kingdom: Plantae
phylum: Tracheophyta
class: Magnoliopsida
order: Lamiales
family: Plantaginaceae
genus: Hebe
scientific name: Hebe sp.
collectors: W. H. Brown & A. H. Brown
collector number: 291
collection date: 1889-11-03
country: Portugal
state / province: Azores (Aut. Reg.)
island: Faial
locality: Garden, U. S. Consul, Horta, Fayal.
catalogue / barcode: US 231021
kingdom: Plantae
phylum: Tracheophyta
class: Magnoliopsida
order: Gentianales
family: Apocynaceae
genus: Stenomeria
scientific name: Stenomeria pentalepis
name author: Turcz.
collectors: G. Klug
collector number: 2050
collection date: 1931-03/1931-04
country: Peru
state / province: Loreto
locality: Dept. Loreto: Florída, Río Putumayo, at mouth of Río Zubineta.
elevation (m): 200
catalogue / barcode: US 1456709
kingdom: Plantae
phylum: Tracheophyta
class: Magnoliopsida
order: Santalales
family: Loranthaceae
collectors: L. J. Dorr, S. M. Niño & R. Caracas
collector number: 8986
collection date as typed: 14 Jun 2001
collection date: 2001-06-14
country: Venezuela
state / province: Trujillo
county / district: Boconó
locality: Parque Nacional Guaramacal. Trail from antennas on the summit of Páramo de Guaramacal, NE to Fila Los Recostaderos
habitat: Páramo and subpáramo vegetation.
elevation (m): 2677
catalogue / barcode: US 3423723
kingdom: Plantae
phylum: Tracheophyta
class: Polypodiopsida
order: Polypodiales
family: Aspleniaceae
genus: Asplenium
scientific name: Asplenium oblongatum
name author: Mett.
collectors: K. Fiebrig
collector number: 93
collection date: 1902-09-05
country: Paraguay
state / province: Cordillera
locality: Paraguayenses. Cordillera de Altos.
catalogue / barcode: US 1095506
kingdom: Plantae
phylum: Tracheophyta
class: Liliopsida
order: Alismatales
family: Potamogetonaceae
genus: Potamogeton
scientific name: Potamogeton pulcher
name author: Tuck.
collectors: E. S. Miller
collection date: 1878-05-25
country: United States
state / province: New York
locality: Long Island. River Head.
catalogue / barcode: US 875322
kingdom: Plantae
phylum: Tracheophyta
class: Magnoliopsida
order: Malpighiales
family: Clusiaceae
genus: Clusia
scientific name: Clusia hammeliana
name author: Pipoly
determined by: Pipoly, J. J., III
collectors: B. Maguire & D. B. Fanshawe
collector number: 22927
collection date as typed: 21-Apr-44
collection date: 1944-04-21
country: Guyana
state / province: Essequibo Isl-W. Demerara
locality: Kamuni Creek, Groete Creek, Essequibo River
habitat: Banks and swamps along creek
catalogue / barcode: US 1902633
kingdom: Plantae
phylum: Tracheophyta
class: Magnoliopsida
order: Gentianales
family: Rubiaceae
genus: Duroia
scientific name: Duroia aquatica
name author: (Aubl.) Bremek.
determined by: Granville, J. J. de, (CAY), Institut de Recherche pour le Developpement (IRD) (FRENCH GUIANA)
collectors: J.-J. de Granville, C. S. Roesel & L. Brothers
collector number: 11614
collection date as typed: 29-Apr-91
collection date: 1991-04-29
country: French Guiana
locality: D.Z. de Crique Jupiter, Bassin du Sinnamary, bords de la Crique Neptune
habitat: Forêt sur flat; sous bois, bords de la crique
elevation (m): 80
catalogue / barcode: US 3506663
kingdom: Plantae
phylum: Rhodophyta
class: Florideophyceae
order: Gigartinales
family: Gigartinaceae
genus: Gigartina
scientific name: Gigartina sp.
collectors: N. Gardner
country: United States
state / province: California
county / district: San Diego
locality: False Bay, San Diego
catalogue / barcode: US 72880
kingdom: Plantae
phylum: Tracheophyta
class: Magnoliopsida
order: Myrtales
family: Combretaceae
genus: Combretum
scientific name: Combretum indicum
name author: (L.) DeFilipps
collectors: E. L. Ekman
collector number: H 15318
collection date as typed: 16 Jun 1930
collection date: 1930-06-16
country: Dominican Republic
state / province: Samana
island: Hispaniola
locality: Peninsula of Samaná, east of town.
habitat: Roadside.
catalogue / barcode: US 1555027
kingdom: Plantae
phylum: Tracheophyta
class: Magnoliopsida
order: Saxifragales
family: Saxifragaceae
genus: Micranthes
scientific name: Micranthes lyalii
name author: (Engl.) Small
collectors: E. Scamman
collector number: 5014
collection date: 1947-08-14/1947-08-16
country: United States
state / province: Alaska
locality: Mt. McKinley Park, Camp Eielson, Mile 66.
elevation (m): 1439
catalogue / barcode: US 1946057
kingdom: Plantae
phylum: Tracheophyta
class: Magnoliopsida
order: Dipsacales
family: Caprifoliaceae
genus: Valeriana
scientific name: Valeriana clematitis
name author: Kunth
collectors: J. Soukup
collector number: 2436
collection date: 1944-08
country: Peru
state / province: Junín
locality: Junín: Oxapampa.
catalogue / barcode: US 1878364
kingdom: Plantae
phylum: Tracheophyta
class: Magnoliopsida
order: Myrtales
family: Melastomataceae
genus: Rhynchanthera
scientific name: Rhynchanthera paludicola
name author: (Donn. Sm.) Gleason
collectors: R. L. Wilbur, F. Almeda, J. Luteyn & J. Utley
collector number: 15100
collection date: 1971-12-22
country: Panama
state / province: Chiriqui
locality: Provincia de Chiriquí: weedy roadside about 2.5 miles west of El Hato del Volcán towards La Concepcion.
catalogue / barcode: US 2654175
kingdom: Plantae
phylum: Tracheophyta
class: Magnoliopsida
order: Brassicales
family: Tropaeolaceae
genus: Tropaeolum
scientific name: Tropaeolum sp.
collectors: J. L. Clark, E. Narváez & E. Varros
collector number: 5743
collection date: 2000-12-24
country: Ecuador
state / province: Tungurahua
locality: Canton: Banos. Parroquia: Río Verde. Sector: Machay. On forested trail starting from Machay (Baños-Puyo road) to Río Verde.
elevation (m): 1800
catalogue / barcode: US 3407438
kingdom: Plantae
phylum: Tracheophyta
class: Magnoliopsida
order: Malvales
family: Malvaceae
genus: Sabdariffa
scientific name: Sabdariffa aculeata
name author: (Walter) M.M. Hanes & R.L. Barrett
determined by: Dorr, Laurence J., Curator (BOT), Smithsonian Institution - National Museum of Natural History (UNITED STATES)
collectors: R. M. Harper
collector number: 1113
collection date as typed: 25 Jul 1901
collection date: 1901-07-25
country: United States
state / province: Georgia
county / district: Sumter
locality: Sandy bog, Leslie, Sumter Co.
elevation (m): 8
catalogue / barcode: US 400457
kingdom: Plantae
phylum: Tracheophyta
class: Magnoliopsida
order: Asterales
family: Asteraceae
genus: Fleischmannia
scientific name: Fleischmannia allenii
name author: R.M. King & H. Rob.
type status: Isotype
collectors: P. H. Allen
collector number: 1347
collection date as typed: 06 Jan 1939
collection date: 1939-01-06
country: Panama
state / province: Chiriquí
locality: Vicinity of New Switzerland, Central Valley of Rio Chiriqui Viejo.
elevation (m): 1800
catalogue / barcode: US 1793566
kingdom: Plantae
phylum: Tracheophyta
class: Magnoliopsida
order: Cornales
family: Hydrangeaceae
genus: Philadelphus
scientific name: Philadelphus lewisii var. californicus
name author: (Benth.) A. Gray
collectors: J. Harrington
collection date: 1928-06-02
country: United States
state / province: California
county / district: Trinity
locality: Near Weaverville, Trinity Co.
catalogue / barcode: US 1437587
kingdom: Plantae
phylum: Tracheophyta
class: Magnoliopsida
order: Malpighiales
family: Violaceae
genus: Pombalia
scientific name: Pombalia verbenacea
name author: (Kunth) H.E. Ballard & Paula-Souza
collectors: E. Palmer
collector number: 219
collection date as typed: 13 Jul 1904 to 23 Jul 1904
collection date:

• **WRITTEN PROBLEM**: Copy the whole listing above line by line, keeping every word and mark unchanged.

• **ANSWER TO THE TASK**:
kingdom: Plantae
phylum: Tracheophyta
class: Magnoliopsida
order: Lamiales
family: Plantaginaceae
genus: Hebe
scientific name: Hebe sp.
collectors: W. H. Brown & A. H. Brown
collector number: 291
collection date: 1889-11-03
country: Portugal
state / province: Azores (Aut. Reg.)
island: Faial
locality: Garden, U. S. Consul, Horta, Fayal.
catalogue / barcode: US 231021
kingdom: Plantae
phylum: Tracheophyta
class: Magnoliopsida
order: Gentianales
family: Apocynaceae
genus: Stenomeria
scientific name: Stenomeria pentalepis
name author: Turcz.
collectors: G. Klug
collector number: 2050
collection date: 1931-03/1931-04
country: Peru
state / province: Loreto
locality: Dept. Loreto: Florída, Río Putumayo, at mouth of Río Zubineta.
elevation (m): 200
catalogue / barcode: US 1456709
kingdom: Plantae
phylum: Tracheophyta
class: Magnoliopsida
order: Santalales
family: Loranthaceae
collectors: L. J. Dorr, S. M. Niño & R. Caracas
collector number: 8986
collection date as typed: 14 Jun 2001
collection date: 2001-06-14
country: Venezuela
state / province: Trujillo
county / district: Boconó
locality: Parque Nacional Guaramacal. Trail from antennas on the summit of Páramo de Guaramacal, NE to Fila Los Recostaderos
habitat: Páramo and subpáramo vegetation.
elevation (m): 2677
catalogue / barcode: US 3423723
kingdom: Plantae
phylum: Tracheophyta
class: Polypodiopsida
order: Polypodiales
family: Aspleniaceae
genus: Asplenium
scientific name: Asplenium oblongatum
name author: Mett.
collectors: K. Fiebrig
collector number: 93
collection date: 1902-09-05
country: Paraguay
state / province: Cordillera
locality: Paraguayenses. Cordillera de Altos.
catalogue / barcode: US 1095506
kingdom: Plantae
phylum: Tracheophyta
class: Liliopsida
order: Alismatales
family: Potamogetonaceae
genus: Potamogeton
scientific name: Potamogeton pulcher
name author: Tuck.
collectors: E. S. Miller
collection date: 1878-05-25
country: United States
state / province: New York
locality: Long Island. River Head.
catalogue / barcode: US 875322
kingdom: Plantae
phylum: Tracheophyta
class: Magnoliopsida
order: Malpighiales
family: Clusiaceae
genus: Clusia
scientific name: Clusia hammeliana
name author: Pipoly
determined by: Pipoly, J. J., III
collectors: B. Maguire & D. B. Fanshawe
collector number: 22927
collection date as typed: 21-Apr-44
collection date: 1944-04-21
country: Guyana
state / province: Essequibo Isl-W. Demerara
locality: Kamuni Creek, Groete Creek, Essequibo River
habitat: Banks and swamps along creek
catalogue / barcode: US 1902633
kingdom: Plantae
phylum: Tracheophyta
class: Magnoliopsida
order: Gentianales
family: Rubiaceae
genus: Duroia
scientific name: Duroia aquatica
name author: (Aubl.) Bremek.
determined by: Granville, J. J. de, (CAY), Institut de Recherche pour le Developpement (IRD) (FRENCH GUIANA)
collectors: J.-J. de Granville, C. S. Roesel & L. Brothers
collector number: 11614
collection date as typed: 29-Apr-91
collection date: 1991-04-29
country: French Guiana
locality: D.Z. de Crique Jupiter, Bassin du Sinnamary, bords de la Crique Neptune
habitat: Forêt sur flat; sous bois, bords de la crique
elevation (m): 80
catalogue / barcode: US 3506663
kingdom: Plantae
phylum: Rhodophyta
class: Florideophyceae
order: Gigartinales
family: Gigartinaceae
genus: Gigartina
scientific name: Gigartina sp.
collectors: N. Gardner
country: United States
state / province: California
county / district: San Diego
locality: False Bay, San Diego
catalogue / barcode: US 72880
kingdom: Plantae
phylum: Tracheophyta
class: Magnoliopsida
order: Myrtales
family: Combretaceae
genus: Combretum
scientific name: Combretum indicum
name author: (L.) DeFilipps
collectors: E. L. Ekman
collector number: H 15318
collection date as typed: 16 Jun 1930
collection date: 1930-06-16
country: Dominican Republic
state / province: Samana
island: Hispaniola
locality: Peninsula of Samaná, east of town.
habitat: Roadside.
catalogue / barcode: US 1555027
kingdom: Plantae
phylum: Tracheophyta
class: Magnoliopsida
order: Saxifragales
family: Saxifragaceae
genus: Micranthes
scientific name: Micranthes lyalii
name author: (Engl.) Small
collectors: E. Scamman
collector number: 5014
collection date: 1947-08-14/1947-08-16
country: United States
state / province: Alaska
locality: Mt. McKinley Park, Camp Eielson, Mile 66.
elevation (m): 1439
catalogue / barcode: US 1946057
kingdom: Plantae
phylum: Tracheophyta
class: Magnoliopsida
order: Dipsacales
family: Caprifoliaceae
genus: Valeriana
scientific name: Valeriana clematitis
name author: Kunth
collectors: J. Soukup
collector number: 2436
collection date: 1944-08
country: Peru
state / province: Junín
locality: Junín: Oxapampa.
catalogue / barcode: US 1878364
kingdom: Plantae
phylum: Tracheophyta
class: Magnoliopsida
order: Myrtales
family: Melastomataceae
genus: Rhynchanthera
scientific name: Rhynchanthera paludicola
name author: (Donn. Sm.) Gleason
collectors: R. L. Wilbur, F. Almeda, J. Luteyn & J. Utley
collector number: 15100
collection date: 1971-12-22
country: Panama
state / province: Chiriqui
locality: Provincia de Chiriquí: weedy roadside about 2.5 miles west of El Hato del Volcán towards La Concepcion.
catalogue / barcode: US 2654175
kingdom: Plantae
phylum: Tracheophyta
class: Magnoliopsida
order: Brassicales
family: Tropaeolaceae
genus: Tropaeolum
scientific name: Tropaeolum sp.
collectors: J. L. Clark, E. Narváez & E. Varros
collector number: 5743
collection date: 2000-12-24
country: Ecuador
state / province: Tungurahua
locality: Canton: Banos. Parroquia: Río Verde. Sector: Machay. On forested trail starting from Machay (Baños-Puyo road) to Río Verde.
elevation (m): 1800
catalogue / barcode: US 3407438
kingdom: Plantae
phylum: Tracheophyta
class: Magnoliopsida
order: Malvales
family: Malvaceae
genus: Sabdariffa
scientific name: Sabdariffa aculeata
name author: (Walter) M.M. Hanes & R.L. Barrett
determined by: Dorr, Laurence J., Curator (BOT), Smithsonian Institution - National Museum of Natural History (UNITED STATES)
collectors: R. M. Harper
collector number: 1113
collection date as typed: 25 Jul 1901
collection date: 1901-07-25
country: United States
state / province: Georgia
county / district: Sumter
locality: Sandy bog, Leslie, Sumter Co.
elevation (m): 8
catalogue / barcode: US 400457
kingdom: Plantae
phylum: Tracheophyta
class: Magnoliopsida
order: Asterales
family: Asteraceae
genus: Fleischmannia
scientific name: Fleischmannia allenii
name author: R.M. King & H. Rob.
type status: Isotype
collectors: P. H. Allen
collector number: 1347
collection date as typed: 06 Jan 1939
collection date: 1939-01-06
country: Panama
state / province: Chiriquí
locality: Vicinity of New Switzerland, Central Valley of Rio Chiriqui Viejo.
elevation (m): 1800
catalogue / barcode: US 1793566
kingdom: Plantae
phylum: Tracheophyta
class: Magnoliopsida
order: Cornales
family: Hydrangeaceae
genus: Philadelphus
scientific name: Philadelphus lewisii var. californicus
name author: (Benth.) A. Gray
collectors: J. Harrington
collection date: 1928-06-02
country: United States
state / province: California
county / district: Trinity
locality: Near Weaverville, Trinity Co.
catalogue / barcode: US 1437587
kingdom: Plantae
phylum: Tracheophyta
class: Magnoliopsida
order: Malpighiales
family: Violaceae
genus: Pombalia
scientific name: Pombalia verbenacea
name author: (Kunth) H.E. Ballard & Paula-Souza
collectors: E. Palmer
collector number: 219
collection date as typed: 13 Jul 1904 to 23 Jul 1904
collection date:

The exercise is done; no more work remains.